→ Tarefas:
1. De acordo com o texto sobre os 20 anos da ConJur, qual era o ápice da tecnologia de comunicação para os mortais há 20 anos?
2. Imprima o trecho do texto sobre os 20 anos da ConJur que vai de "ConJur 20 Anos" a "senha do Wi-Fi?", incluindo os dois extremos.

ConJur 20 Anos

04/08/2017 Ano XX

ConJur nasceu da necessidade de explicar a nova realidade de um país

Três amigos papeavam animados em um boteco nas imediações da Avenida Paulista dias atrás.Um quarto amigo chegou atrasado, esbaforido, de gravata torta, com cara de quem precisava evitar uma tragédia iminente. Saudou o grupo com um — E ai?!, sentou-se e procurou o garçom:

– Chefe, qual a senha do Wi-Fi?

Quase derrubaram a mesa. “O %#@!&*!# chega duas horas depois e já pega o celular! Larga essa &%@!# dois minutos, velho!”, gritavam, em meio a outros tantos xingamentos. O atrasado foi para a mesa ao lado mexer no seu smartphone, de olhos arregalados. E o trio original começou a lembrar como era o mundo antes do Wi-Fi. “Que saudades do tempo em que a gente saía do trabalho e não conseguia mais acessar a internet.”

Não demorou, um deles puxou o celular devidamente conectado – a hipocrisia é irmã do bullying– e buscou: “som de internet discada”. Para quem não se lembra, era assim. Este som traz muitas lembranças a quem, como eu, já passou dos 40 anos. Há 20 anos, o ápice da tecnologia de comunicação para os mortais eram os pagers – de preferência, pendurados na cintura.

Na minha memória auditiva, o som traz a expressão ConJur, as muitas reportagens escritas e pequenas aventuras vividas graças ao fato de eu ter começado minha carreira na revista eletrônica (era difícil entender o que era um site àquela época) ainda nos seus primeiros meses de nascimento. Em setembro de 1997, quando escrevi meu primeiro texto neste site, a Consultor Jurídico engatinhava na Internet. E eu, no jornalismo.

A ConJur nasceu de uma necessidade: a de explicar a nova realidade de um país em que o Poder Judiciário deixa de ser um ator coadjuvante no cenário nacional e passa a ser um dos seus mais importantes protagonistas. Uma realidade em que o Ministério Público deixa de ser quase um braço auxiliar do Poder Executivo e ganha um status que lhe permitiu hipertrofiar seus músculos a ponto de se tornar praticamente imbatível. Um cenário em que se exaltavam a liberdade, a cidadania, os direitos trazidos pela Constituição de 1988, que não havia completado 10 anos sequer.

Como bem anotou o ministro Luís Roberto Barroso, do Supremo, em entrevista concedida a este site no dia de sua indicação, depois da Constituição de 1988, o Poder Judiciário se expandiu. Progressivamente, foi deixando de ser um departamento técnico especializado e passou a ser um poder político. As democracias modernas chegaram à conclusão de que um Judiciário forte e independente é importante para garantir as regras do jogo democrático e o respeito aos direitos fundamentais. “Essa foi uma onda mundial”, afirmou Barroso. Esse fato, aliado ao processo de frustração popular com a representação política e a uma nova Constituição Federal garantista e prolixa fez explodir a demanda em busca de justiça.

→ Material coletado:
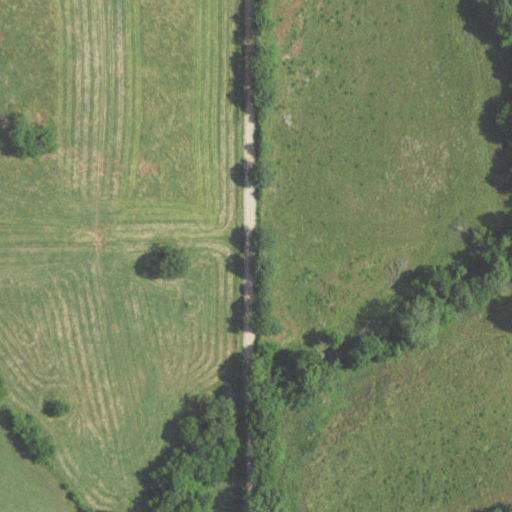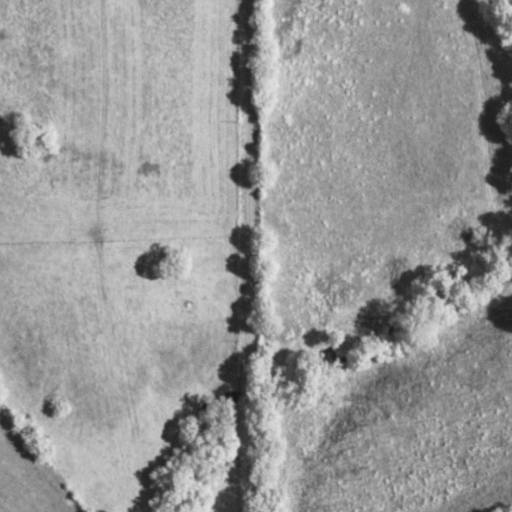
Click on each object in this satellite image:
road: (247, 256)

→ Respostas esperadas:
1. Os pagers, de preferência pendurados na cintura.

2.
ConJur 20 Anos

04/08/2017 Ano XX

ConJur nasceu da necessidade de explicar a nova realidade de um país

Três amigos papeavam animados em um boteco nas imediações da Avenida Paulista dias atrás.Um quarto amigo chegou atrasado, esbaforido, de gravata torta, com cara de quem precisava evitar uma tragédia iminente. Saudou o grupo com um — E ai?!, sentou-se e procurou o garçom:

– Chefe, qual a senha do Wi-Fi?